• [Selection]:
******************************
# Picked this up the other day. Forestry truck



## Regalia626 (Mar 4, 2015)

1995 gmc with a 366. I didn't get any books with it. Anyone know what type of lift it has? Good/bad? I'm thinking it's a 55 foot? Any concerns I should have for safer purposes? It's been all greased everything starts and runs good it just looks beat up. 

Thanks!


----------



## mike515 (Mar 4, 2015)

That boom is an Asplundh LR 4 or 5 probably. I don't remember what each one looked like back then. Altec eventually got the rights to the design. As far as how to tell if it's safe....that's tough to say just looking at one pic or even a bunch of pics. I'd start with inspecting everything. Check all of the welds, bolts, hoses, components, etc. Check the fiberglass upper boom and the insert in the lower boom to make sure there are no cracks (and also fly the boom over-center so you can check the bottom of the fiberglass with the weight of the boom on it stressing it the opposite way) Then fly the boom from the pedestal and take it through it's entire range of motion. There should be no creaking, clicking, jumping or floating at any time. Everything should run smooth and quietly. 

Of course, none of this will mean the boom is 100% safe but it should help you see or hear any obvious issues. Congrats on your new boom.


----------



## Regalia626 (Mar 4, 2015)

Thanks for the info! Can I still get parts for it? And I'm going to take some pics of the top of the boom. There is some marks that go across the top boom up and down the boom


----------



## mike515 (Mar 4, 2015)

Yeah...post some pics. Gray...kind of metallic looking marks on the upper boom are probably from rubbing on power lines. Pretty common on line clearance trucks. As far as parts....I'd say to call Altec with the serial number. They can either sell parts or locate the nearest dealer for you. They can also use the serial number to see if there have been any recalls on that model and if your particular unit has been updated (there is usually a database created for that kind of thing). You can probably get a manual from them too.


----------



## Regalia626 (Mar 4, 2015)

Thanks a lot! Ill put some pics up in the next few days


----------



## Regalia626 (Mar 9, 2015)
******************************
• [Given data]:
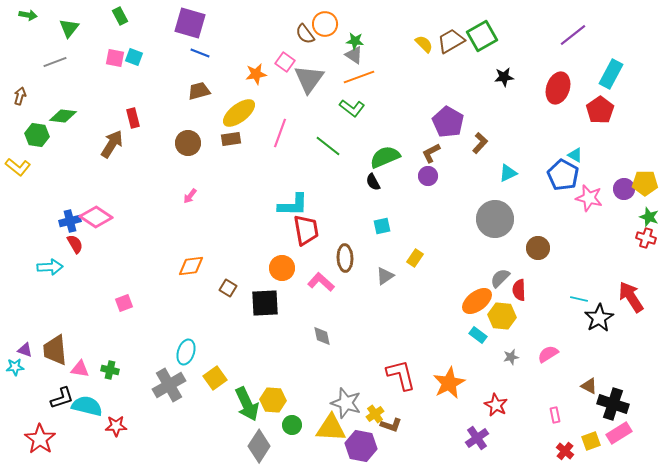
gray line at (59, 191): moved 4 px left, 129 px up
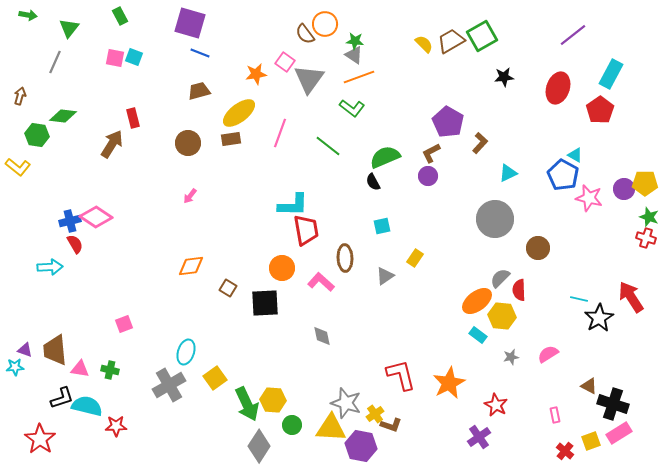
gray line at (55, 62): rotated 45 degrees counterclockwise
pink square at (124, 303): moved 21 px down
purple cross at (477, 438): moved 2 px right, 1 px up
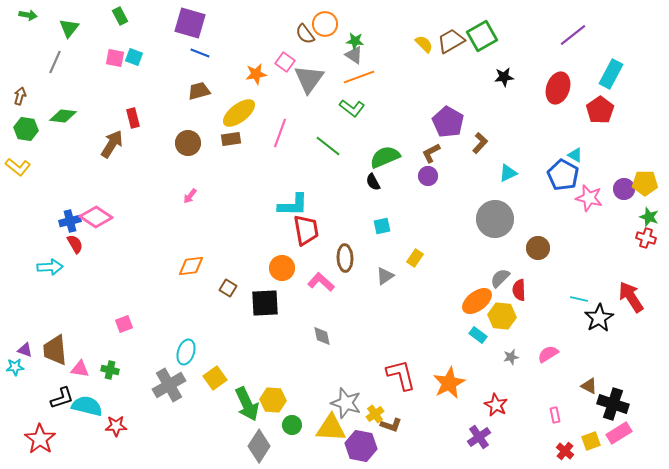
green hexagon at (37, 135): moved 11 px left, 6 px up
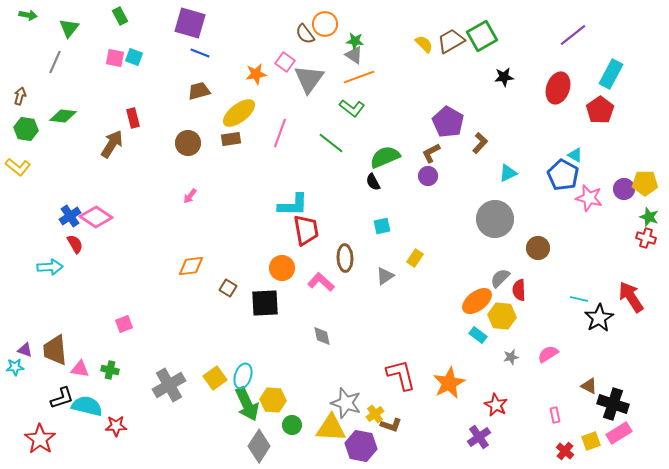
green line at (328, 146): moved 3 px right, 3 px up
blue cross at (70, 221): moved 5 px up; rotated 20 degrees counterclockwise
cyan ellipse at (186, 352): moved 57 px right, 24 px down
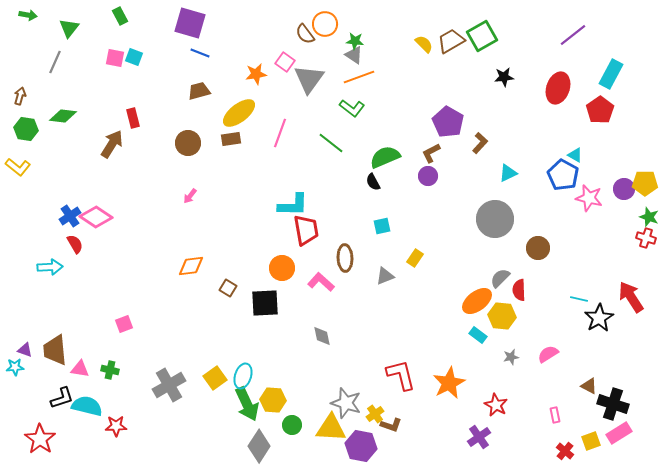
gray triangle at (385, 276): rotated 12 degrees clockwise
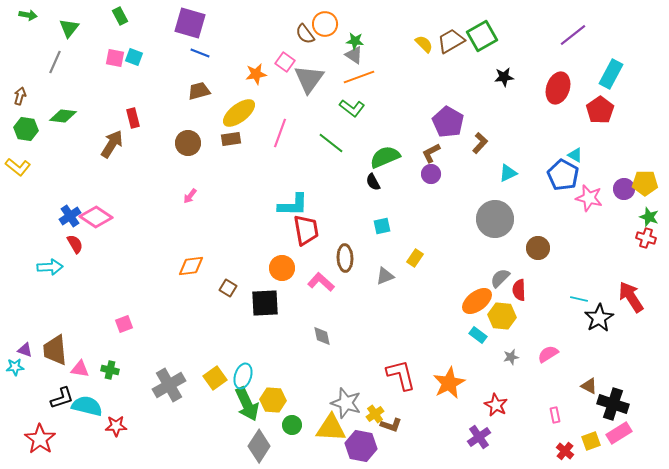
purple circle at (428, 176): moved 3 px right, 2 px up
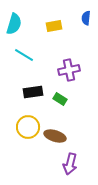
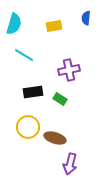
brown ellipse: moved 2 px down
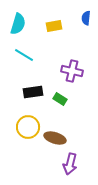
cyan semicircle: moved 4 px right
purple cross: moved 3 px right, 1 px down; rotated 25 degrees clockwise
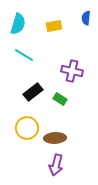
black rectangle: rotated 30 degrees counterclockwise
yellow circle: moved 1 px left, 1 px down
brown ellipse: rotated 20 degrees counterclockwise
purple arrow: moved 14 px left, 1 px down
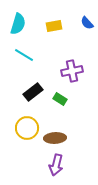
blue semicircle: moved 1 px right, 5 px down; rotated 48 degrees counterclockwise
purple cross: rotated 25 degrees counterclockwise
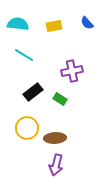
cyan semicircle: rotated 100 degrees counterclockwise
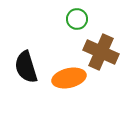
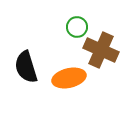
green circle: moved 8 px down
brown cross: moved 2 px up
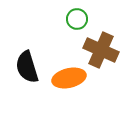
green circle: moved 8 px up
black semicircle: moved 1 px right
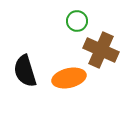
green circle: moved 2 px down
black semicircle: moved 2 px left, 4 px down
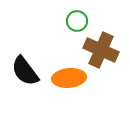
black semicircle: rotated 20 degrees counterclockwise
orange ellipse: rotated 8 degrees clockwise
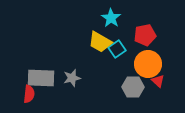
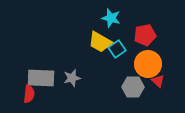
cyan star: rotated 18 degrees counterclockwise
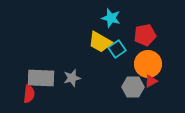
red triangle: moved 7 px left; rotated 48 degrees clockwise
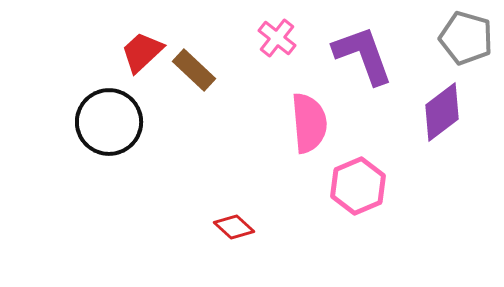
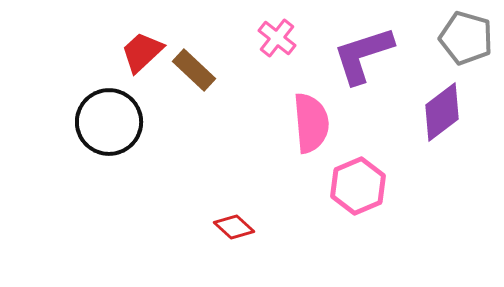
purple L-shape: rotated 88 degrees counterclockwise
pink semicircle: moved 2 px right
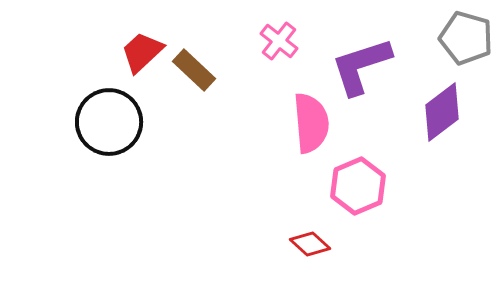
pink cross: moved 2 px right, 3 px down
purple L-shape: moved 2 px left, 11 px down
red diamond: moved 76 px right, 17 px down
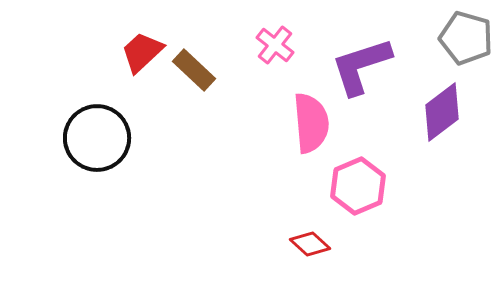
pink cross: moved 4 px left, 4 px down
black circle: moved 12 px left, 16 px down
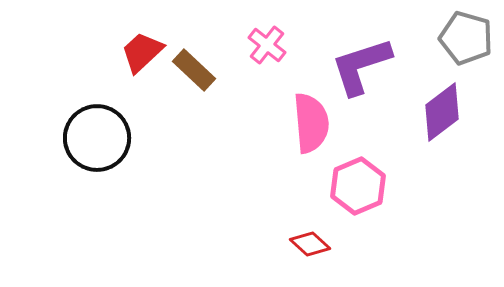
pink cross: moved 8 px left
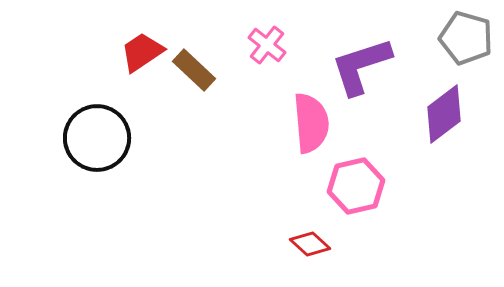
red trapezoid: rotated 9 degrees clockwise
purple diamond: moved 2 px right, 2 px down
pink hexagon: moved 2 px left; rotated 10 degrees clockwise
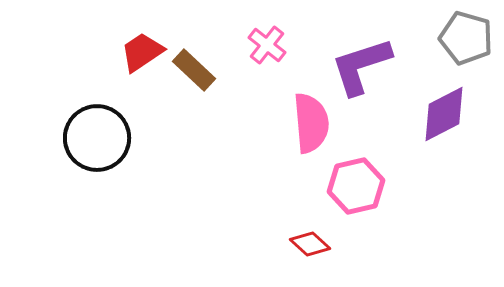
purple diamond: rotated 10 degrees clockwise
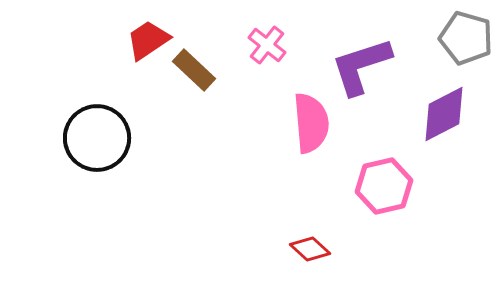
red trapezoid: moved 6 px right, 12 px up
pink hexagon: moved 28 px right
red diamond: moved 5 px down
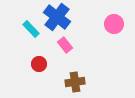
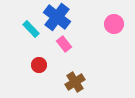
pink rectangle: moved 1 px left, 1 px up
red circle: moved 1 px down
brown cross: rotated 24 degrees counterclockwise
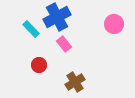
blue cross: rotated 24 degrees clockwise
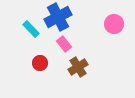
blue cross: moved 1 px right
red circle: moved 1 px right, 2 px up
brown cross: moved 3 px right, 15 px up
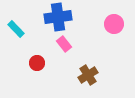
blue cross: rotated 20 degrees clockwise
cyan rectangle: moved 15 px left
red circle: moved 3 px left
brown cross: moved 10 px right, 8 px down
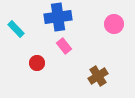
pink rectangle: moved 2 px down
brown cross: moved 10 px right, 1 px down
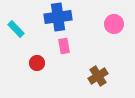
pink rectangle: rotated 28 degrees clockwise
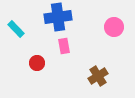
pink circle: moved 3 px down
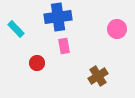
pink circle: moved 3 px right, 2 px down
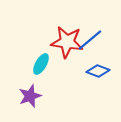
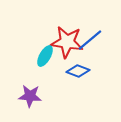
cyan ellipse: moved 4 px right, 8 px up
blue diamond: moved 20 px left
purple star: rotated 25 degrees clockwise
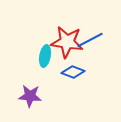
blue line: rotated 12 degrees clockwise
cyan ellipse: rotated 20 degrees counterclockwise
blue diamond: moved 5 px left, 1 px down
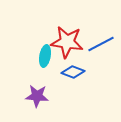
blue line: moved 11 px right, 4 px down
purple star: moved 7 px right
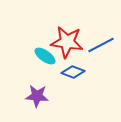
blue line: moved 1 px down
cyan ellipse: rotated 65 degrees counterclockwise
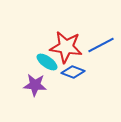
red star: moved 1 px left, 5 px down
cyan ellipse: moved 2 px right, 6 px down
purple star: moved 2 px left, 11 px up
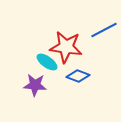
blue line: moved 3 px right, 15 px up
blue diamond: moved 5 px right, 4 px down
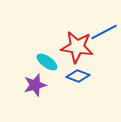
blue line: moved 2 px down
red star: moved 11 px right
purple star: rotated 20 degrees counterclockwise
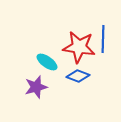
blue line: moved 1 px left, 7 px down; rotated 60 degrees counterclockwise
red star: moved 2 px right
purple star: moved 1 px right, 2 px down
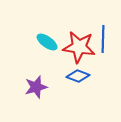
cyan ellipse: moved 20 px up
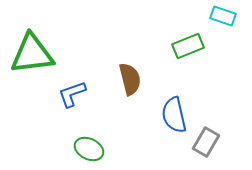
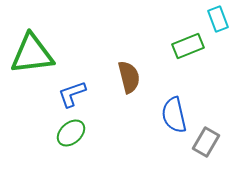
cyan rectangle: moved 5 px left, 3 px down; rotated 50 degrees clockwise
brown semicircle: moved 1 px left, 2 px up
green ellipse: moved 18 px left, 16 px up; rotated 68 degrees counterclockwise
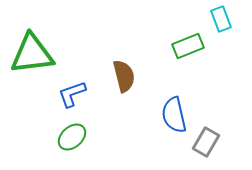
cyan rectangle: moved 3 px right
brown semicircle: moved 5 px left, 1 px up
green ellipse: moved 1 px right, 4 px down
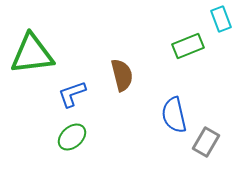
brown semicircle: moved 2 px left, 1 px up
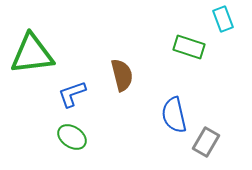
cyan rectangle: moved 2 px right
green rectangle: moved 1 px right, 1 px down; rotated 40 degrees clockwise
green ellipse: rotated 76 degrees clockwise
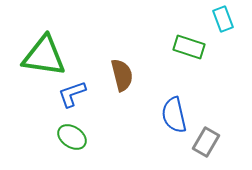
green triangle: moved 12 px right, 2 px down; rotated 15 degrees clockwise
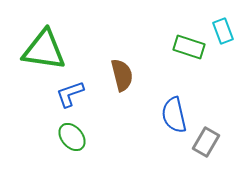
cyan rectangle: moved 12 px down
green triangle: moved 6 px up
blue L-shape: moved 2 px left
green ellipse: rotated 16 degrees clockwise
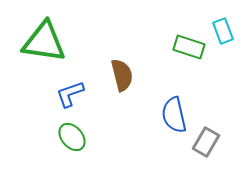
green triangle: moved 8 px up
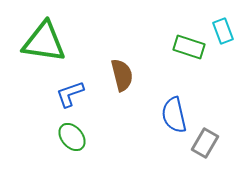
gray rectangle: moved 1 px left, 1 px down
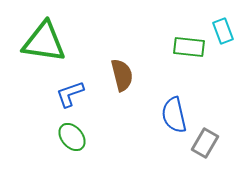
green rectangle: rotated 12 degrees counterclockwise
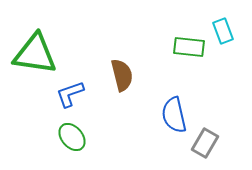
green triangle: moved 9 px left, 12 px down
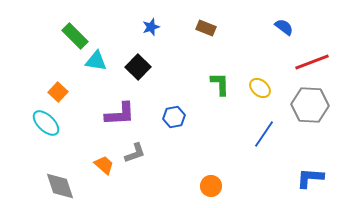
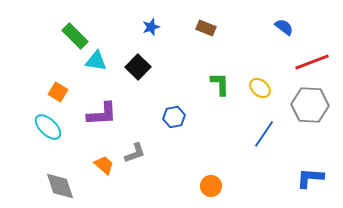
orange square: rotated 12 degrees counterclockwise
purple L-shape: moved 18 px left
cyan ellipse: moved 2 px right, 4 px down
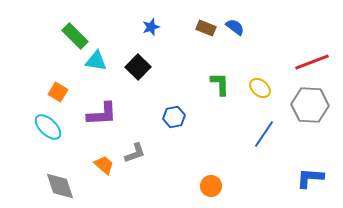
blue semicircle: moved 49 px left
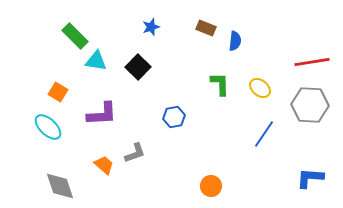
blue semicircle: moved 14 px down; rotated 60 degrees clockwise
red line: rotated 12 degrees clockwise
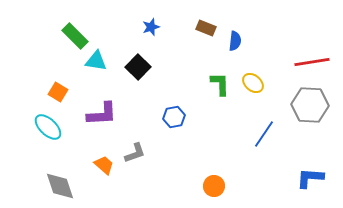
yellow ellipse: moved 7 px left, 5 px up
orange circle: moved 3 px right
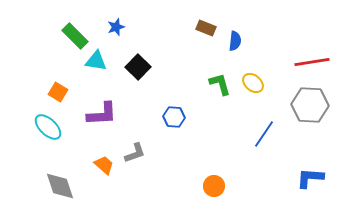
blue star: moved 35 px left
green L-shape: rotated 15 degrees counterclockwise
blue hexagon: rotated 15 degrees clockwise
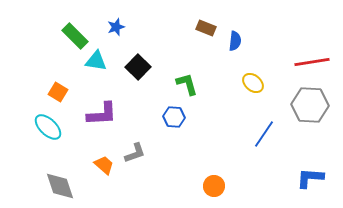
green L-shape: moved 33 px left
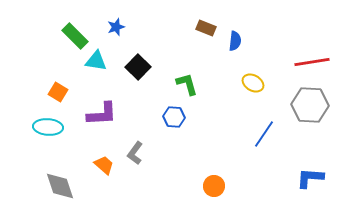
yellow ellipse: rotated 10 degrees counterclockwise
cyan ellipse: rotated 40 degrees counterclockwise
gray L-shape: rotated 145 degrees clockwise
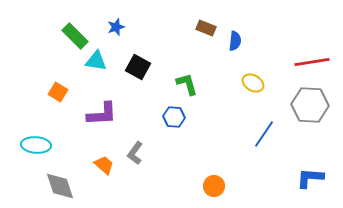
black square: rotated 15 degrees counterclockwise
cyan ellipse: moved 12 px left, 18 px down
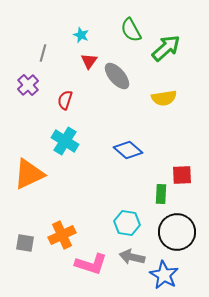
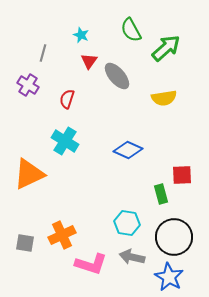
purple cross: rotated 15 degrees counterclockwise
red semicircle: moved 2 px right, 1 px up
blue diamond: rotated 16 degrees counterclockwise
green rectangle: rotated 18 degrees counterclockwise
black circle: moved 3 px left, 5 px down
blue star: moved 5 px right, 2 px down
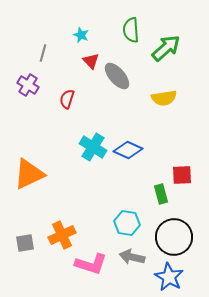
green semicircle: rotated 25 degrees clockwise
red triangle: moved 2 px right; rotated 18 degrees counterclockwise
cyan cross: moved 28 px right, 6 px down
gray square: rotated 18 degrees counterclockwise
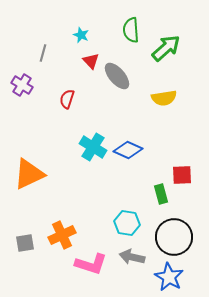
purple cross: moved 6 px left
******************************
• [Task requirements]:
- 1) Translate this sentence from the forestry truck thread into Spanish: "Everything should run smooth and quietly."
- 2) Rewrite the paragraph of the forestry truck thread beginning "Yeah...post some pics." as a short bulleted list that keeps its main facts.

• [Answer set]:
- 1) Todo debería funcionar de manera suave y silenciosa.

- 2)
- Post some pictures.
- Gray, somewhat metallic marks on the upper boom are probably from rubbing on power lines, which is common on line clearance trucks.
- For parts, call Altec with the serial number. They can sell parts or locate the nearest dealer.
- Altec can also use the serial number to check for recalls on that model and whether the particular unit has been updated. There is usually a database for this.
- A manual can probably be obtained from Altec as well.